Map View vs. Obsidian Leaflet
Users adding mapping capabilities to Obsidian may also want to look at the great Obsidian Leaflet plugin. Both plugins use Leaflet.js as their visual engine, but they represent different approaches.
What's Similar
- Both support creating maps from your notes or a folder of notes, with extensive customization options.

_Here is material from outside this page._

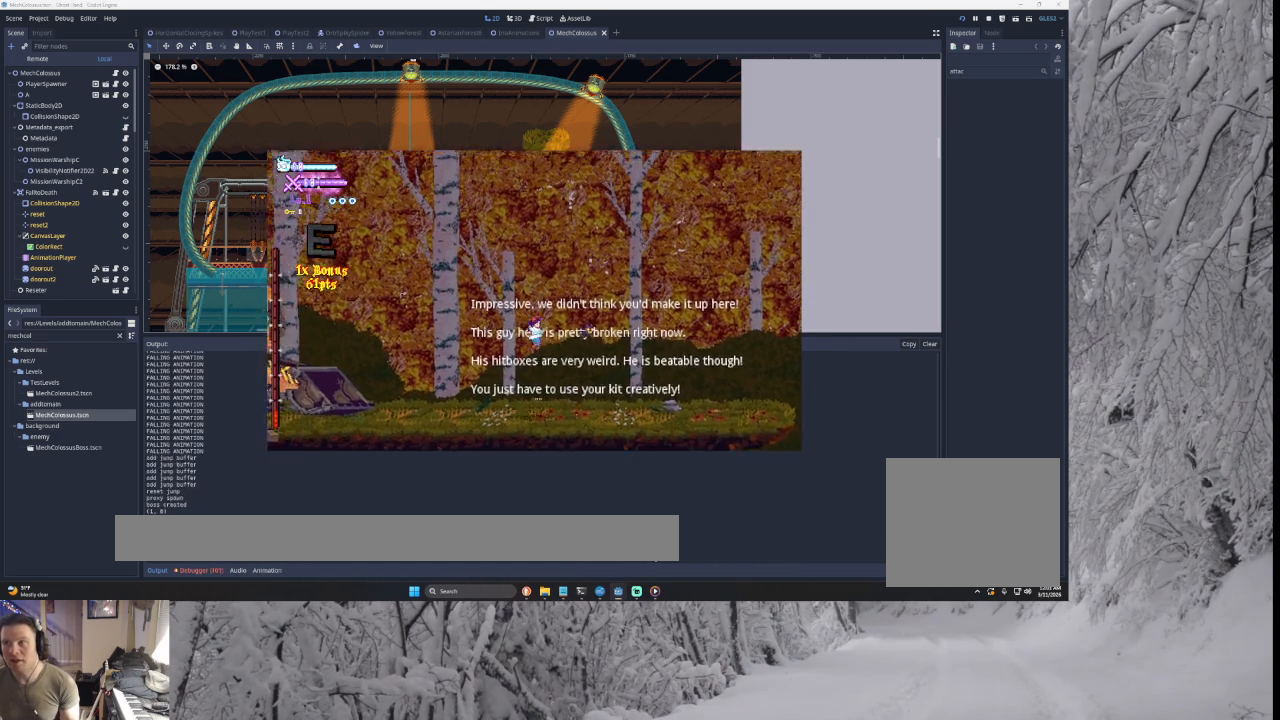
{"buttons": ["CROSS"], "left_stick": "center", "right_stick": "center", "events": [[133, "left_stick", "center"]]}
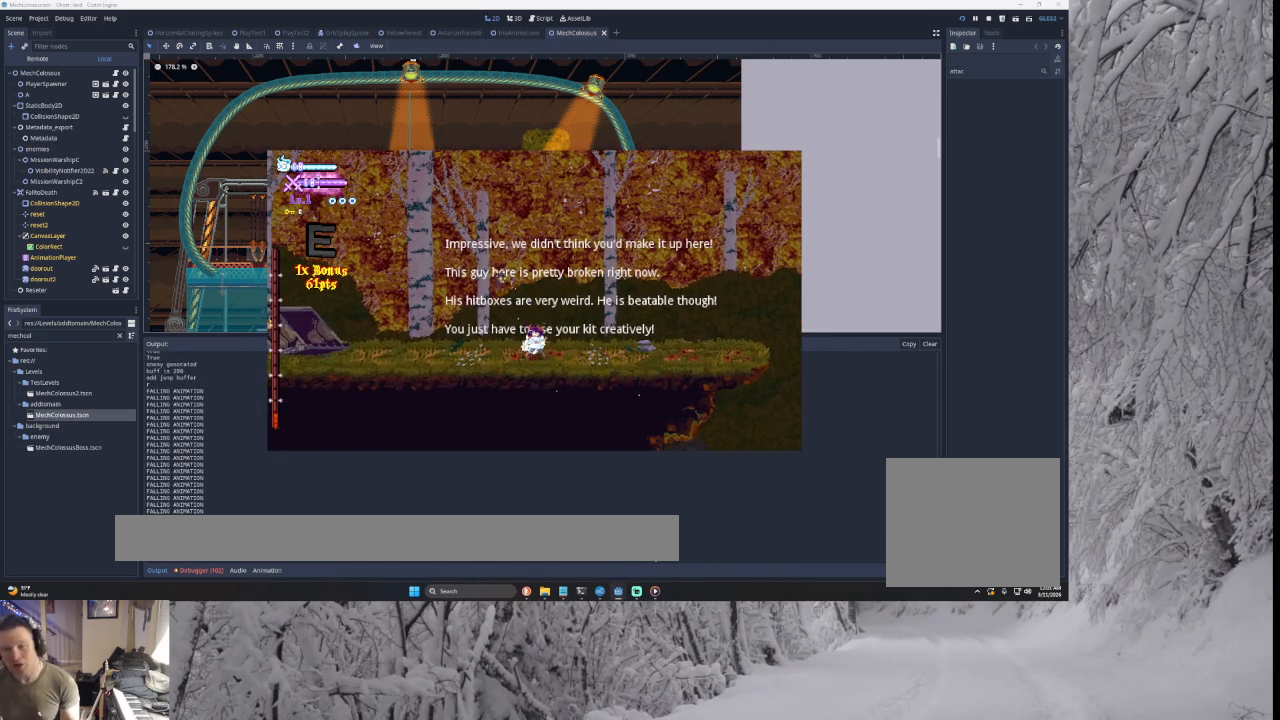
{"buttons": ["CROSS"], "left_stick": "center", "right_stick": "center", "events": [[333, "START", "down"], [467, "START", "up"]]}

- Both support creating maps for specific use cases (e.g. trip planning), from a focused set of notes, and embedding maps in notes.
What's Different
| Map View | Obsidian Leaflet | |
|---|---|---|
| Primary interface | GUI-driven view (like Obsidian's Graph View) | Code block-driven |
| Customization | Through a rich GUI | Mainly via code block parameters |
| Multiple locations per note | Yes — inline syntax with individual tags | Focused on one geolocation per note (more locations can be added to the map code block itself) |
| Purpose | Research & query tool — interactive filtering, trip planning, geographic insights | Presenting fine-grained customizable maps |
| Geolocation search | Built-in powerful location search tools | Not a focus |
| Display rules | Query-based rules: "color all #food/* items red", "give #food/pizza a pizza icon" | Icons assigned individually or by global tag |
| GPX / GeoJSON / overlays | Yes, via stand-alone files or inline | Yes |
| TTRPG / custom maps | Possible but less natural | More suitable |
Which Should I Use?
- Map View is the better choice if you want to use your notes as a personal geographic database — collecting places, querying them with complex filters, and navigating your knowledge geographically.
- Obsidian Leaflet may be the better choice if you want maximum control over a specific map's visual presentation, especially for non-geographic maps (TTRPG, custom worlds).
The two plugins are not mutually exclusive — some users run both.